===== RECORD EXCERPTS =====

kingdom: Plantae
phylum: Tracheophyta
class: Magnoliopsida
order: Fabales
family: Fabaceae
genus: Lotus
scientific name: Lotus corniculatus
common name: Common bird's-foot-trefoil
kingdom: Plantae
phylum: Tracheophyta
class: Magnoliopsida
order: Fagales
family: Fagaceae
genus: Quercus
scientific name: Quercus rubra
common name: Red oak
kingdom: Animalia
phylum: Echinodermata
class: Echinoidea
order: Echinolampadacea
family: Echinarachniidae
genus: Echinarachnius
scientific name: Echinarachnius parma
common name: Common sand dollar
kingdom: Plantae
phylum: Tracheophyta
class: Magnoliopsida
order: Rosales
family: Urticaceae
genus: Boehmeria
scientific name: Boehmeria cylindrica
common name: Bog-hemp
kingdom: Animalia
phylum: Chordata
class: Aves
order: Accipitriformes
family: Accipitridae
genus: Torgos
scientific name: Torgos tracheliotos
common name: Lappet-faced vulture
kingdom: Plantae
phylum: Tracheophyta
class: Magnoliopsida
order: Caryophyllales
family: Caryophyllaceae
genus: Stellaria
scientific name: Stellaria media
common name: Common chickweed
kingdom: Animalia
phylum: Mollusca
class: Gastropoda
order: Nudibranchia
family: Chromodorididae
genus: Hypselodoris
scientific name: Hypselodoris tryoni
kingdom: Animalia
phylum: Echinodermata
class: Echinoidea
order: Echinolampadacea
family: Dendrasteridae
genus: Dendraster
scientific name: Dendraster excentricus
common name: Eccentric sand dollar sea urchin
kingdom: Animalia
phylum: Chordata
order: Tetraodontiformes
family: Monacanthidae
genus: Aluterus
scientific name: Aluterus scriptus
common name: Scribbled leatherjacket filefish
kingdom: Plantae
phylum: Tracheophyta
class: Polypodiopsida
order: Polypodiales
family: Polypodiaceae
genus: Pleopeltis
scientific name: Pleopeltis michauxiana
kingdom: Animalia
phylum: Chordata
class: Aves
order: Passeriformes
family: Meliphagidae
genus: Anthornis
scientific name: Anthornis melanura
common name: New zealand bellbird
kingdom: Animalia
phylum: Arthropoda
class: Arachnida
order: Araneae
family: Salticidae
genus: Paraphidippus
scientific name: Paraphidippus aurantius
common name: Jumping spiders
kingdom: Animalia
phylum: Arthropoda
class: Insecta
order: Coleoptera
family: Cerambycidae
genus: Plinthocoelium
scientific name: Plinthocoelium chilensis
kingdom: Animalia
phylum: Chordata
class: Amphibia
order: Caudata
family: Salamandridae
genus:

=====

■ **YOUR GOAL**: Reproduce every line of the records above verbatim, from the first to the last, changing nothing.

■ **FULL ANSWER**:
kingdom: Plantae
phylum: Tracheophyta
class: Magnoliopsida
order: Fabales
family: Fabaceae
genus: Lotus
scientific name: Lotus corniculatus
common name: Common bird's-foot-trefoil
kingdom: Plantae
phylum: Tracheophyta
class: Magnoliopsida
order: Fagales
family: Fagaceae
genus: Quercus
scientific name: Quercus rubra
common name: Red oak
kingdom: Animalia
phylum: Echinodermata
class: Echinoidea
order: Echinolampadacea
family: Echinarachniidae
genus: Echinarachnius
scientific name: Echinarachnius parma
common name: Common sand dollar
kingdom: Plantae
phylum: Tracheophyta
class: Magnoliopsida
order: Rosales
family: Urticaceae
genus: Boehmeria
scientific name: Boehmeria cylindrica
common name: Bog-hemp
kingdom: Animalia
phylum: Chordata
class: Aves
order: Accipitriformes
family: Accipitridae
genus: Torgos
scientific name: Torgos tracheliotos
common name: Lappet-faced vulture
kingdom: Plantae
phylum: Tracheophyta
class: Magnoliopsida
order: Caryophyllales
family: Caryophyllaceae
genus: Stellaria
scientific name: Stellaria media
common name: Common chickweed
kingdom: Animalia
phylum: Mollusca
class: Gastropoda
order: Nudibranchia
family: Chromodorididae
genus: Hypselodoris
scientific name: Hypselodoris tryoni
kingdom: Animalia
phylum: Echinodermata
class: Echinoidea
order: Echinolampadacea
family: Dendrasteridae
genus: Dendraster
scientific name: Dendraster excentricus
common name: Eccentric sand dollar sea urchin
kingdom: Animalia
phylum: Chordata
order: Tetraodontiformes
family: Monacanthidae
genus: Aluterus
scientific name: Aluterus scriptus
common name: Scribbled leatherjacket filefish
kingdom: Plantae
phylum: Tracheophyta
class: Polypodiopsida
order: Polypodiales
family: Polypodiaceae
genus: Pleopeltis
scientific name: Pleopeltis michauxiana
kingdom: Animalia
phylum: Chordata
class: Aves
order: Passeriformes
family: Meliphagidae
genus: Anthornis
scientific name: Anthornis melanura
common name: New zealand bellbird
kingdom: Animalia
phylum: Arthropoda
class: Arachnida
order: Araneae
family: Salticidae
genus: Paraphidippus
scientific name: Paraphidippus aurantius
common name: Jumping spiders
kingdom: Animalia
phylum: Arthropoda
class: Insecta
order: Coleoptera
family: Cerambycidae
genus: Plinthocoelium
scientific name: Plinthocoelium chilensis
kingdom: Animalia
phylum: Chordata
class: Amphibia
order: Caudata
family: Salamandridae
genus:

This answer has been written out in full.